Pros, Cons & Concerns of Living in Salt Lake

No place is perfect. Since we're down to our "finalists" of Salt Lake and Phoenix, I thought I'd outline a list of pros, cons, and concerns about each place in the next couple of posts. First up is Salt Lake, or SLC.


  • Beautiful, majestic mountains.
  • Utah still experiences four seasons, but doesn't experience extreme heat or cold.
  • Visiting family is one short, direct flight or a six-hour drive away.
  • They have a minor league hockey team, the Utah Grizzlies, as well as plenty of other sporting events.
  • The metro area has nearly two million people, so concerts and other events come to SLC regularly. I'm sure there's also plenty of other fun, local events that I don't know about yet.
  • Lots of places for day hikes.
  • If we move here, it means my husband got the job he's interviewing for. It would give us peace of mind if we moved, knowing that least one of us was gainfully employed from the start.
  • Job opportunities for me shouldn't be a problem here.
  • Probably a bunch of other stuff I don't know anything about yet.


  • Housing in SLC doesn't seem as affordable as Phoenix. For the price of a 900-1000 square foot condo or apartment in SLC, we could get a 1500 square foot house in suburban Phoenix.
  • No cacti or palm trees. It's not located that far south.

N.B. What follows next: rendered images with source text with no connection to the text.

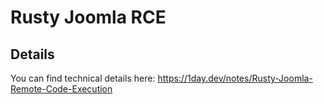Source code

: # Rusty Joomla RCE
## Details
You can find technical details here: https://1day.dev/notes/Rusty-Joomla-Remote-Code-Execution
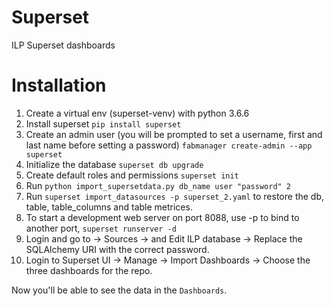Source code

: # Superset
ILP Superset dashboards

# Installation 
1. Create a virtual env (superset-venv) with python 3.6.6
2. Install superset 
`pip install superset`
3. Create an admin user (you will be prompted to set a username, first and last name before setting a password)
`fabmanager create-admin --app superset`
4. Initialize the database `superset db upgrade`
5. Create default roles and permissions `superset init`
6. Run `python import_supersetdata.py db_name user "password" 2`
7. Run `superset import_datasources -p superset_2.yaml` to restore the db, table, table_columns and table metrices.
8. To start a development web server on port 8088, use -p to bind to another port, `superset runserver -d`
9. Login and go to -> Sources -> and Edit ILP database -> Replace the SQLAlchemy URI with the correct password.
10. Login to Superset UI -> Manage -> Import Dashboards -> Choose the three dashboards for the repo.

Now you'll be able to see the data in the `Dashboards`.

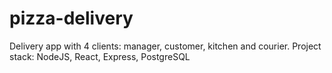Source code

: # pizza-delivery
Delivery app with 4 clients: manager, customer, kitchen and courier. Project stack: NodeJS, React, Express, PostgreSQL
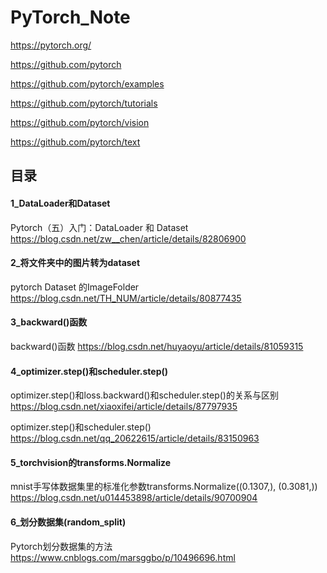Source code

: # PyTorch_Note

https://pytorch.org/

https://github.com/pytorch

https://github.com/pytorch/examples

https://github.com/pytorch/tutorials

https://github.com/pytorch/vision

https://github.com/pytorch/text

## 目录

#### 1_DataLoader和Dataset 

Pytorch（五）入门：DataLoader 和 Dataset https://blog.csdn.net/zw__chen/article/details/82806900

#### 2_将文件夹中的图片转为dataset

pytorch Dataset 的ImageFolder https://blog.csdn.net/TH_NUM/article/details/80877435

#### 3_backward()函数

backward()函数 https://blog.csdn.net/huyaoyu/article/details/81059315

#### 4_optimizer.step()和scheduler.step()

optimizer.step()和loss.backward()和scheduler.step()的关系与区别 https://blog.csdn.net/xiaoxifei/article/details/87797935

optimizer.step()和scheduler.step() https://blog.csdn.net/qq_20622615/article/details/83150963

#### 5_torchvision的transforms.Normalize

mnist手写体数据集里的标准化参数transforms.Normalize((0.1307,), (0.3081,)) https://blog.csdn.net/u014453898/article/details/90700904

#### 6_划分数据集(random_split)

Pytorch划分数据集的方法 https://www.cnblogs.com/marsggbo/p/10496696.html
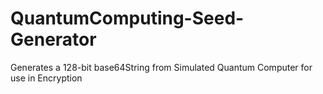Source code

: # QuantumComputing-Seed-Generator
Generates a 128-bit base64String from Simulated Quantum Computer for use in Encryption
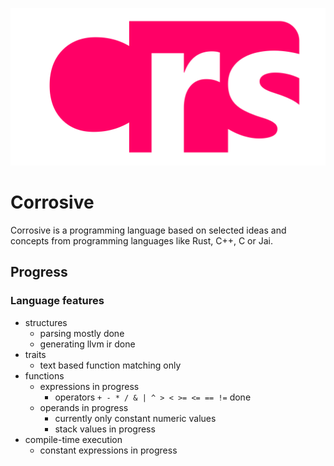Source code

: ![Crs](/docs/logo.svg)

# Corrosive
Corrosive is a programming language based on selected ideas and concepts from programming languages like Rust, C++, C or Jai.

## Progress
### Language features

 - structures
   - parsing mostly done
   - generating llvm ir done
 - traits
   - text based function matching only
 - functions
   - expressions in progress
     - operators `+ - * / & | ^ > < >= <= == !=` done
   - operands in progress
     - currently only constant numeric values
     - stack values in progress
 - compile-time execution
   - constant expressions in progress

  • In the winter time, pollution stagnates in the air and creates inversions, which drastically affects air quality. I don't know how much of an impact, if any, this has on the average person, but it is a concern.
  • I haven't been to Salt Lake many times. In fact, I've only passed through twice, so I'm not sure what we're getting into if we move here. Should my husband get a job offer, we will most definitely visit SLC and not only make sure the job is mutually a good fit for him and the workplace, but for us in general as well. We don't want to move to a place where we don't feel like we belong just because of a job.